Top of Source extract

# Whats with Mac?



## jrnetwork (Aug 10, 2005)

Why hanst it died out yet?


----------



## Big-K (Nov 22, 2003)

I'm not a mac user, but a brand that has been going strong for almost 30 years doesn't just die out.


----------



## jrnetwork (Aug 10, 2005)

Well its on its way there, if there are 15 IBMs for every Mac, something's bound to happen. Not to metion all the other ppl who make PCs (Dell, Gateway, etc.)


----------



## Big-K (Nov 22, 2003)

*psst* IBM is one of the least popular pc makers out there these days, they mostly do business things. Face it, apple is going to leave no matter how badly you want it.


----------



## brendandonhu (Jul 8, 2002)

There are more than 15 Honda Civics for every Bentley too, but Bentley isn't going anywhere.


----------



## I Fix 4 U (Jul 19, 2004)

LOL I doubt Macs are going anywhere, they still sell at a decent price and those who love them will pay that price, and yes it has its good fan group. Picture a horrible tv show that they may air, but that show has its own group that loves the show, and will only tune to that channel for that show. That is a potential to bring more people into watching the tv channel, and may even get those hooked on that particular show watching more of that channel.


----------



## Big-K (Nov 22, 2003)

Think of it as Christianity vs. Judaism. One came first, the other was born from that first one, the second now is much more popular, but neither one is going anywhere.


----------



## brendandonhu (Jul 8, 2002)

Huh? Windows didn't come from Mac...it was announced before Mac OS came out.


----------



## Big-K (Nov 22, 2003)

I meant with Apple.


----------



## jrnetwork (Aug 10, 2005)

Bottom of Source extract
Top of Source data

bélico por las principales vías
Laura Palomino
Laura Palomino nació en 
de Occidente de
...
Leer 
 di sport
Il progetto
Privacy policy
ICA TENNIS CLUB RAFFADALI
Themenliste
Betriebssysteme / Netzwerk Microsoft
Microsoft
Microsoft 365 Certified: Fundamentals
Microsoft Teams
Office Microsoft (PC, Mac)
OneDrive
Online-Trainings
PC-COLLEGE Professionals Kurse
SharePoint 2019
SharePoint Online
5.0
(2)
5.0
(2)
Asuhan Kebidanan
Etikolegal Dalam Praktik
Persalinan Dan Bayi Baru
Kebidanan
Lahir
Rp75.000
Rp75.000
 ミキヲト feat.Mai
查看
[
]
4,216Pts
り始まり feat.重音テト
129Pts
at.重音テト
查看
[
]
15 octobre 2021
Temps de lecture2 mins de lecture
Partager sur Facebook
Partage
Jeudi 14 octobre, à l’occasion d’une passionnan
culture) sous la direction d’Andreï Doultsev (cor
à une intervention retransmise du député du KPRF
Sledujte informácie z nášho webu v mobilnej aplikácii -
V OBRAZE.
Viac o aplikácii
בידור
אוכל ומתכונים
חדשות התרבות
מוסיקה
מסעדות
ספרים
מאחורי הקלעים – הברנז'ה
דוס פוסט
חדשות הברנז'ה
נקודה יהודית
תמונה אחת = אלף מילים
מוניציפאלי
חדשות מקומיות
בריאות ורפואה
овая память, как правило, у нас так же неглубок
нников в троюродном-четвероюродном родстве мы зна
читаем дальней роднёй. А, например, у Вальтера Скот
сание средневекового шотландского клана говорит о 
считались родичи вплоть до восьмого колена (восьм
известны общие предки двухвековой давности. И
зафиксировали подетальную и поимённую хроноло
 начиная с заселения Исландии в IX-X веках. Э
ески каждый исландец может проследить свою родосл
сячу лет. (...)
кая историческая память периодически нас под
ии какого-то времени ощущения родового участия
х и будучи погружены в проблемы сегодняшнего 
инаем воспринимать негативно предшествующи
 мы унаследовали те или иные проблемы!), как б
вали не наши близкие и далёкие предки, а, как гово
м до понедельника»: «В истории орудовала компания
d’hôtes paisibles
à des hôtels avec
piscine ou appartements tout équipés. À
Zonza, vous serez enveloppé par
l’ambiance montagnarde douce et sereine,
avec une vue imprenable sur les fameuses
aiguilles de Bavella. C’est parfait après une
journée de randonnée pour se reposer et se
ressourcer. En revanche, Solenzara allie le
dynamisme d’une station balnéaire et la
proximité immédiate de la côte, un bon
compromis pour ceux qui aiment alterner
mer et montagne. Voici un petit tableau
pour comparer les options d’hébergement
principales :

Bottom of Source data

> _Required action 1_
In the forum thread on the Mac's future, which car brand is said to be going nowhere despite being outnumbered by Honda Civics?
> _Required action 2_
Write the next part of the forum thread on the Mac's future, starting from where it stops.

> _Task output 1_
Bentley.

> _Task output 2_
jrnetwork said:


> Well its on its way there, if there are 15 IBMs for every Mac, something's bound to happen. Not to metion all the other ppl who make PCs (Dell, Gateway, etc.)


By that I meant something BAD is going to happen to apple. Eventually it wont be able to keep up. First it was the IBM barrier (back in the '80s), then when Windows was released, Apple took another huge blow. Now with more PC manufacturers (Dell, Gateway, etc.) Apple is pretty much doomed. The only way I see apple surviving is if it lives off its iPod. Its the most popular MP3 Player in the market, but that can change.


----------



## brendandonhu (Jul 8, 2002)

Once again, Bentley doesn't sell nearly as many cars as Honda- but they're doing just fine.

Apple's sales have increased more than a billion dollars from a year ago. Why would they have problems now?


----------



## I Fix 4 U (Jul 19, 2004)

Yah apple is gonna live for awhile, and not selling off to gateway or dell actually makes them better, less variables.


----------



## i hate ram (Jul 28, 2003)

if anything , PCs are slowing down.. i bought a gateway PIII 733 mhz back in 2000, and it finally died earlier this year.. and with 384 megs of ram and a pentium 3, it was still considerably faster than my friend's brand new dell. i now own a gateway 5310S and while it's fast, it still could be faster.. i was a little dissapointed at how little of a difference i saw between a new computer and a 5 year old computer.


----------



## I Fix 4 U (Jul 19, 2004)

Just put win98 on the new computer. Then see the speed. You gotta realize that they (os producers) are trying to use every last bit of power in the new machines to "improve" the UI.


----------



## Nytemagik (May 3, 2005)

I am not sure what the new Intel platform is going to mean for Apple, but Apple is stronger and has a "slightly" larger market share than it has in years.

One reason is they work. They add devices cleanly, very few even require some esoteric driver software and they are actually UNIX boxes in disguise. This means they have a MUCH stronger security.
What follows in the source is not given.